Crazy idea involving SQL and Domain Logic
27 Mar 2017Many applications these days are using relational databases as the data store for information (except for the projects I work on in my spare time ~.^). Today, I did a lot of thinking about SQL’s affect on application performance and design, and have come to a strange conclusion: domain logic in the database is for performance, and domain logic in the application is for correctness.
What I’m suggesting is that we keep the filtering in both places. In that way, there are less rows to process and I can sleep at night knowing that my application will work well. None of this will make sense without an example, so here’s one about sending customer’s abandoned cart emails.
ShoppingCarts
ID | OrderNumber | DateCreated | DateUpdated |
---|---|---|---|
1 | NULL | 3/18/2017 | 3/20/2017 |
From this, we can see that the customer never finished the checkout process (OrderNumber is null) and the cart is abandoned (Today’s date is 3/27/2017, and a week has passed).
Now, we have a rule where the DateUpdated is only updated when shopping cart line items are modified. That way, we don’t have to worry about what the ShoppingCartLineItems table looks like in this example ^^;
In SQL, we can find the abandoned carts pretty easily like so:
SELECT * FROM ShoppingCarts sc
INNER JOIN ShoppingCartLineItems scli ON scli.ShoppingCartID = sc.ID
WHERE OrderNumber IS NULL AND DATEDIFF(DAY, sc.DateUpdated, GETDATE()) > 7
Basically, we check see if the shopping cart didn’t make it to checkout by checking the OrderNumber and DateUpdated fields.
That’s all and good, but now what’s the application part in this ordeal? Pretty much to call this query and, if results are returned, to send out an email to the customer with the shopping cart line items they left in their cart (I left out those details intentionally as well).
This is all and good except now is become incredibly hard to test this logic. In order to test it, I better have a good set of database migration scripts, and create a nice set of integration tests.
Instead of doing that, I’m thinking we can go another way with this: we’ll leave the domain logic in the database like it already is, but we’ll also add that logic to the application as well. WHAATT?!?!!!
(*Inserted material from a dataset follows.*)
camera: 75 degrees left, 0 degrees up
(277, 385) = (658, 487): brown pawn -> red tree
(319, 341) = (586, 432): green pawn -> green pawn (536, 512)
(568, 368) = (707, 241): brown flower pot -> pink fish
This is what the application code could look like:
public class ShoppingCartModel
{
public int ID { get; set; }
public string OrderNumber { get; set; }
public DateTime DateUpdated { get;set; }
// The domain logic for abandoned carts
public bool IsAbandoned()
{
if(OrderNumber == null && DbFunctions.DateDiff(DateUpdated, DateTime.Now) > 7)
}
public void SendMessage()
{
// sends the email
}
}
public ShoppingCartAbandonmentNotifier
{
private IShoppingCartRepository repository;
public ShoppingCartAbandonmentNotifier(
IShoppingCartRepository repository)
{
this.repository = repository;
}
public void NotifyAbandonedCarts()
{
var shoppingCarts = repository.GetAbandonedShoppingCarts();
var abandonedCarts = shoppingCarts.Where(cart => cart.IsAbandoned()).ToList();
abandonedCarts.ForEach(cart => cart.SendMessage())
}
}
At this point, it would be right to question what the benefits to leaving the logic in both places. Mostly, we gain a whole lot of confidence in our code because, if designed right, we can still use TDD and a fast feedback loop to develop the code. This should result in high code coverage.
As a result of that confidence, we gain these two benefits as well.
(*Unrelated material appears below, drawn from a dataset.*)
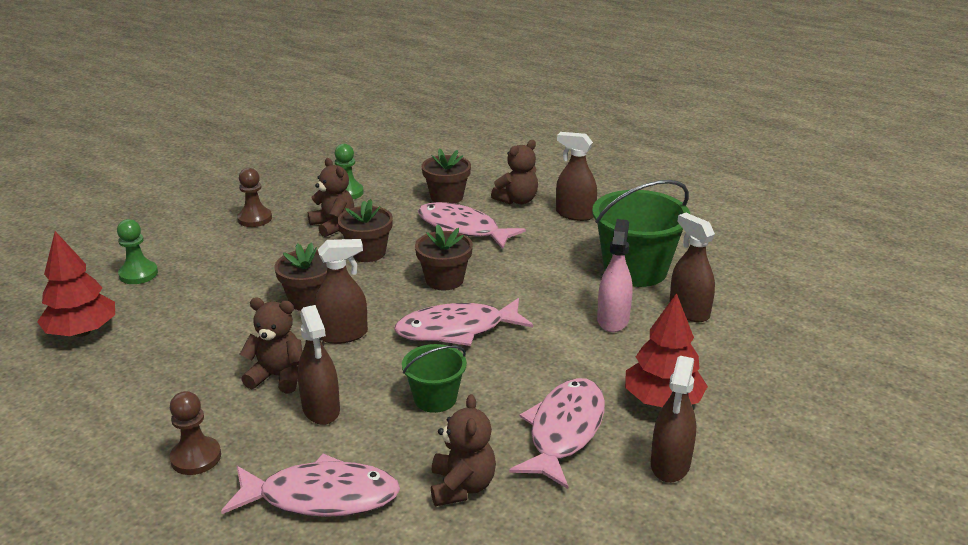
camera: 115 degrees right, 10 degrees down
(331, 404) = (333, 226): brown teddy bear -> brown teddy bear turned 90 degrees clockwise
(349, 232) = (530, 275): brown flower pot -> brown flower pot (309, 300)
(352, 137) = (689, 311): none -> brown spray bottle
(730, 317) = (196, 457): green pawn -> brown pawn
The contents of the SQL query becomes more of a performance thing. Your DBA can rentlessly tear up this SQL script to tune the performance without worrying about wreacking havoc upon the application code. As long as the correct rows are still returned, everything is all good in the world.
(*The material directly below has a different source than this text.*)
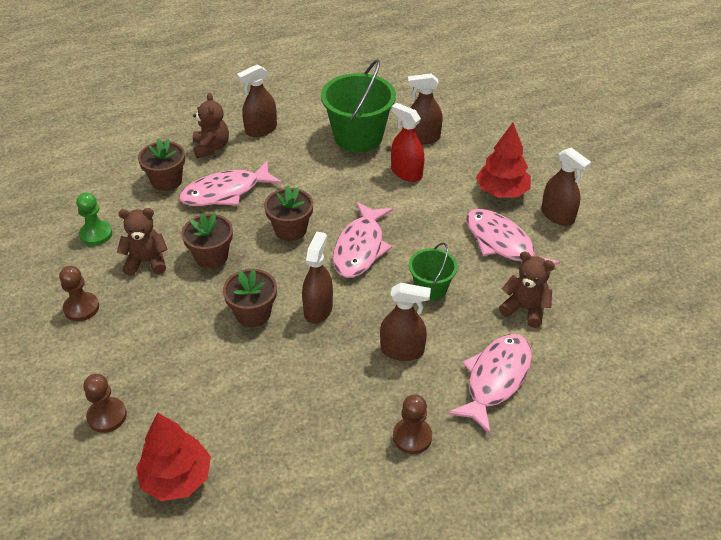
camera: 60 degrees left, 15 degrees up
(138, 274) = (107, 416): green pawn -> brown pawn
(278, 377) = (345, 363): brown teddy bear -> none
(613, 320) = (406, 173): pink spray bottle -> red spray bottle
In addition, we no longer have to concern ourselves with what database implementation we are using. The repository pattern will handle most of the transition since it doesn’t have any knowledge of the database engine. Since we ensure correctness in the application itself, it’s not too important what the new query will be or if we don’t come up with the optimal query at the time of transition; as long as that query is semi-performant, and returns the correct rows then everything will be fine.
Surely, I haven’t had the confidence to move forward this this approach in any applications, but the benefits are pretty sound in theory. I don’t think the database implementation would change all that often, but having the option to relentlessly refactor my database code just like my application code would be priceless.
Indeed, this is still just a crazy theory, but maybe …
Side note
Quick listing of possible reasons why this is a bad idea:
- Duplication of logic where only one place is changed, but not the other (hard to predict bugs)
- Takes more effort to TDD the logic in the application and codify the same thing in SQL
Both are symptoms of not keeping the code DRY enough. But when one lives in a swamp where things weren’t too dry to begin with, then maybe this wouldn’t be the worse of your worries.